MI 2010
Medieninformation 205/2010 vom 15.09.2010
16. September - Tag zum Schutz der Ozonschicht
Verwendungsmenge chlorfreier Ersatzstoffe (Blends) 2009 auf Spitzenwert gestiegen
424,9 Tonnen klimawirksame Stoffe wurden 2009 durch die sächsischen Unternehmen im Rahmen ihrer wirtschaftlichen Tätigkeit verwendet. Damit verringerte sich gegenüber dem Vorjahr (2008 = 468,3 Tonnen) die Verwendungsmenge dieser Stoffe um 43,4 Tonnen (9,3 Prozent). Bei Betrachtung der Verwendungsmengen wurde festgestellt, dass diese in den Jahren 1996 - 2007 kontinuierlich stiegen. In den letzten zwei Jahren hingegen wurde ein Rückgang der Verwendungsmenge festgestellt.
Nach Mitteilung des Statistischen Landesamtes kam der mengenmäßige Hauptanteil (387,7 Tonnen = rund 91 Prozent) als Kältemittel zum Einsatz.

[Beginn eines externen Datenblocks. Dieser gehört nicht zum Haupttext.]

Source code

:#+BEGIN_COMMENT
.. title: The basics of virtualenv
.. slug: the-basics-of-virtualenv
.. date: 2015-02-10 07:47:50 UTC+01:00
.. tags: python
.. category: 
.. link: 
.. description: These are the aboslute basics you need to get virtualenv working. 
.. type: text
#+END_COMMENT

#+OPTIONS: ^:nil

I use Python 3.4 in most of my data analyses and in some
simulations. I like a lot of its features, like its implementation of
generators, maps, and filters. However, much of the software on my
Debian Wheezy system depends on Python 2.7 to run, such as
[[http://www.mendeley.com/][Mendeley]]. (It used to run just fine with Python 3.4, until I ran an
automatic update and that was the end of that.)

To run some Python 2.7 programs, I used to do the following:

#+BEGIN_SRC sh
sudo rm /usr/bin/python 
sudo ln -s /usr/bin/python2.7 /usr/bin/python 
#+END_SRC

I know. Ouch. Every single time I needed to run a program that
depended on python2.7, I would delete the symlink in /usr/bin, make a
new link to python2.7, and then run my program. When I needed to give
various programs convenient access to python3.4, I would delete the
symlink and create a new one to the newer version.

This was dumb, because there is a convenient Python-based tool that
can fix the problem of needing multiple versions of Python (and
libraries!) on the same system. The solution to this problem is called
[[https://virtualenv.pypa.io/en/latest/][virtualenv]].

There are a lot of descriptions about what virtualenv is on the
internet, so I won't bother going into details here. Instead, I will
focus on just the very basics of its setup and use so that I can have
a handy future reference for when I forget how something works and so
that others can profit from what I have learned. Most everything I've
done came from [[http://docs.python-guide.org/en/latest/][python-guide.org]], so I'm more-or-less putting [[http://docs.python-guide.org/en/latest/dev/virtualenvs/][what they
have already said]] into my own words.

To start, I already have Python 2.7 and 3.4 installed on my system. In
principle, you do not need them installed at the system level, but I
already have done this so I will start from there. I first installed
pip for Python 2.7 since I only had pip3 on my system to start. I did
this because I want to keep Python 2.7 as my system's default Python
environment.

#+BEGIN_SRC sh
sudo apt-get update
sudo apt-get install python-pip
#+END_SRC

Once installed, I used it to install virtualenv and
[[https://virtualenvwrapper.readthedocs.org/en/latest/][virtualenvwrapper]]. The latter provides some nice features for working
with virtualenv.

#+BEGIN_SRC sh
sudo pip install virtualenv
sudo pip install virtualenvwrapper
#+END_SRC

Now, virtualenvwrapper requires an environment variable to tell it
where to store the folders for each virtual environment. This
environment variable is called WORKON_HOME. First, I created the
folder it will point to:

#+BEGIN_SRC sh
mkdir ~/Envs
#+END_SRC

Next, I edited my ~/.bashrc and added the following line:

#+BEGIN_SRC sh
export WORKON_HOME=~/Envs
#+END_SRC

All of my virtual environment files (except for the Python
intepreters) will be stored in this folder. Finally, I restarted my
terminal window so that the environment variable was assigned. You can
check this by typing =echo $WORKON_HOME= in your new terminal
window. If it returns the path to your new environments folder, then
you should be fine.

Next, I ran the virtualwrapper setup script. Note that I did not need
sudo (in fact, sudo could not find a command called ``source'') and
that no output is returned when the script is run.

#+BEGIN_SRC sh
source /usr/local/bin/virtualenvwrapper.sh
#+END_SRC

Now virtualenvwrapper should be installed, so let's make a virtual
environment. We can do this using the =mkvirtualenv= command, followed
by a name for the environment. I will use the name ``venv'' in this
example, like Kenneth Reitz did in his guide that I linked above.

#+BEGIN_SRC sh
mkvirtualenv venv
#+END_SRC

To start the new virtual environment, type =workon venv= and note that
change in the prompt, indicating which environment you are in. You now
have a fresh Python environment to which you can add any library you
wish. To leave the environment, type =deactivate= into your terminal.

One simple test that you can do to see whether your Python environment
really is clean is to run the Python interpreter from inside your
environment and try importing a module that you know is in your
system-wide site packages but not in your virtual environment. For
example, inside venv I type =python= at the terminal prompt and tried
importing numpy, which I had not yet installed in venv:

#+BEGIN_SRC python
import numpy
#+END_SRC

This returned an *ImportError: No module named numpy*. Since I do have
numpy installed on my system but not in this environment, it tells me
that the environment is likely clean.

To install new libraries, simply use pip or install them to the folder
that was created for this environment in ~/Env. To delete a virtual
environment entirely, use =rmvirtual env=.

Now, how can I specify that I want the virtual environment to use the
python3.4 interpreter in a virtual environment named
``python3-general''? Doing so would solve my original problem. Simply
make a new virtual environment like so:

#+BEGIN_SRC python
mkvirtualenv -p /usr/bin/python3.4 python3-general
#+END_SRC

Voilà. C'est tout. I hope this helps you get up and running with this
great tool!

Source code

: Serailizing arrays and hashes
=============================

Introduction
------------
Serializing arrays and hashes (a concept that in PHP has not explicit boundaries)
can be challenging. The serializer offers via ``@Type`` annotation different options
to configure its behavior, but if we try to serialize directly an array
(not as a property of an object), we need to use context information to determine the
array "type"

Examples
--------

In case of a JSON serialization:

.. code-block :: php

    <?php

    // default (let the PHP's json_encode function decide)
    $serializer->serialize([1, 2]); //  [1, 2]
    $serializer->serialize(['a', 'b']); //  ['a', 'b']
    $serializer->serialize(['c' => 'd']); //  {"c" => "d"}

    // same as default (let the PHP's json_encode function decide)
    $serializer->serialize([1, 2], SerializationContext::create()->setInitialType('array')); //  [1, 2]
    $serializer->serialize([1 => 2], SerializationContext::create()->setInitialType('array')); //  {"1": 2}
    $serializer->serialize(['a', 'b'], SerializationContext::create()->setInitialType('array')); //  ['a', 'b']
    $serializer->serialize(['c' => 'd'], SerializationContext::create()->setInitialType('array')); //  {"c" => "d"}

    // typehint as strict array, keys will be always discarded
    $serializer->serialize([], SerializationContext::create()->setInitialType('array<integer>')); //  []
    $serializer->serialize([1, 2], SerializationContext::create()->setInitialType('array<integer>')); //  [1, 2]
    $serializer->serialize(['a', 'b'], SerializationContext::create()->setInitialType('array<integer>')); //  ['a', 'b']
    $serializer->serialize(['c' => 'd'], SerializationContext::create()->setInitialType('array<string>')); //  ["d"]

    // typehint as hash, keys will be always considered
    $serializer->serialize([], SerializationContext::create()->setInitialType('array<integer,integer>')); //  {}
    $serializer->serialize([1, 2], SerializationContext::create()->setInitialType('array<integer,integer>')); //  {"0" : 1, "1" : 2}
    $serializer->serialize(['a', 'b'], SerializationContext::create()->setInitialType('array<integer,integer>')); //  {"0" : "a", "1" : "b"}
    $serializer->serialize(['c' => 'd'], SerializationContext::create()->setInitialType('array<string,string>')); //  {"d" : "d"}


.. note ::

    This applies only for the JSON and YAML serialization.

Der höchste Verbrauch fiel dabei bei der Erstbefüllung von Autoklimaanlagen im Wirtschaftszweig »Herstellung von Kraftwagen und -motoren« an (143,7 Tonnen).
Nach dem Verbot FCKW-haltiger Kältemittel stieg 2009 die ersatzweise Verwendung chlorfreier Stoffgemische mit ähnlichen Eigenschaften (Blends) auf den bisherigen Spitzenwert von 171,2 Tonnen. Im Vergleich zu 2008 nahm dieser Mengenanteil um mehr als ein Fünftel (rund 31 Tonnen = 22,1 Prozent) zu. Damit setzte sich der Trend aus den Vorjahren weiterhin kontinuierlich fort, immer größere Mengen dieser Ersatzstoffe zum Einsatz zu bringen. Die Blends wurden aufgrund ihrer stofflichen Eigenschaften ausnahmslos als Kältemittel eingesetzt.
Klimawirksame Stoffe fördern den Treibhauseffekt. Da sich die verwendeten Stoffe größtenteils in geschlossenen Systemen befinden, tritt eine Schädigung der Umwelt nur im Falle ihrer Freisetzung in die Atmosphäre auf.